不垢不浄 №680

 不垢不浄

令和4年5月16日

 のっけからですが、花の散り方も色々ですね。先達て申し上げました桜のように咲いている時はむろん、花吹雪となって散ってからも花むしろ、花いかだと愛でられる花があります。と思えば、カンゾウのようにどうしてそんなことができるのかと思うほど見事に身をつつんで咲き終わる花もありますね。

その一方で桜とは真反対に思われてしまう花もあります。先日頂いたTさんの手紙にそれがありました。
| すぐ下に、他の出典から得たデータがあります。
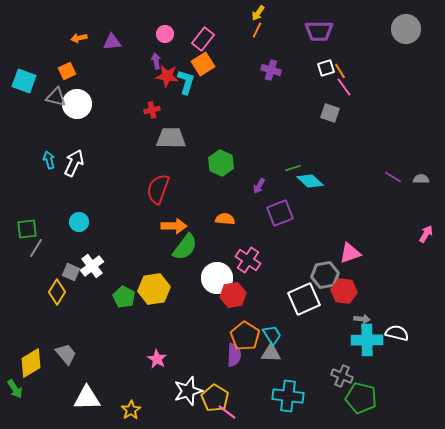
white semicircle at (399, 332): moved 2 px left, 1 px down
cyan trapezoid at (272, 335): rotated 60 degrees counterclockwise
Tさんは毎年近くの寺にあるハクモクレンの花を楽しみにご覧になっているのだそうですが今年は咲くのが早かったのか、お出でになった時には池の水面を覆いつくすほどに散ってしまっていたのだそうです。

 その時、Tさんに思い浮かんだのは「無情、色即是空」という言葉だったそうです。純白で清浄な花を思っていれば当然でありましょう。茶色に変色した花の無残な姿を見てTさんは「こんな風に思いたくはないのですが、汚い!」としか思えず、同時にその様が「花の屍体のようで恐ろしく」感じられたと言います。

 Tさんは最後に「私はハクモクレンの何を見ていたのでしょう」と言われましたが、この言葉に私も改めて気づかされるものがありました。Tさんおっしゃる通り、散った花びらは花の屍体です。桜もハクモクレンも散った花びらは屍体です。花はどんなに美しく咲いても必ず散る時が来ます。それが無常。色即是空です。

 色即是空を言う般若心経に「是諸法空相。不生不滅。不垢不浄。不増不減。」という言葉があります。諸法空相とは一切のものは空ということであり、私流に空を無常と考えれば、一切のものは無始無終の無常です。そこに生滅はありませんし増減もありません。不垢(きれい)も不浄(汚い)もないのです。


 花が咲いてきれいと思い、散って汚いと思うのは人情です。人間の勝手な思い込みです。花は人に見せたくて咲いているのではありません。精一杯生きていることが花に見えているのです。つぼみが花と咲き花が散って実を結ぶ。それは無常です。人間にとって時に「無情」でもあるのが「無常」でありましょう。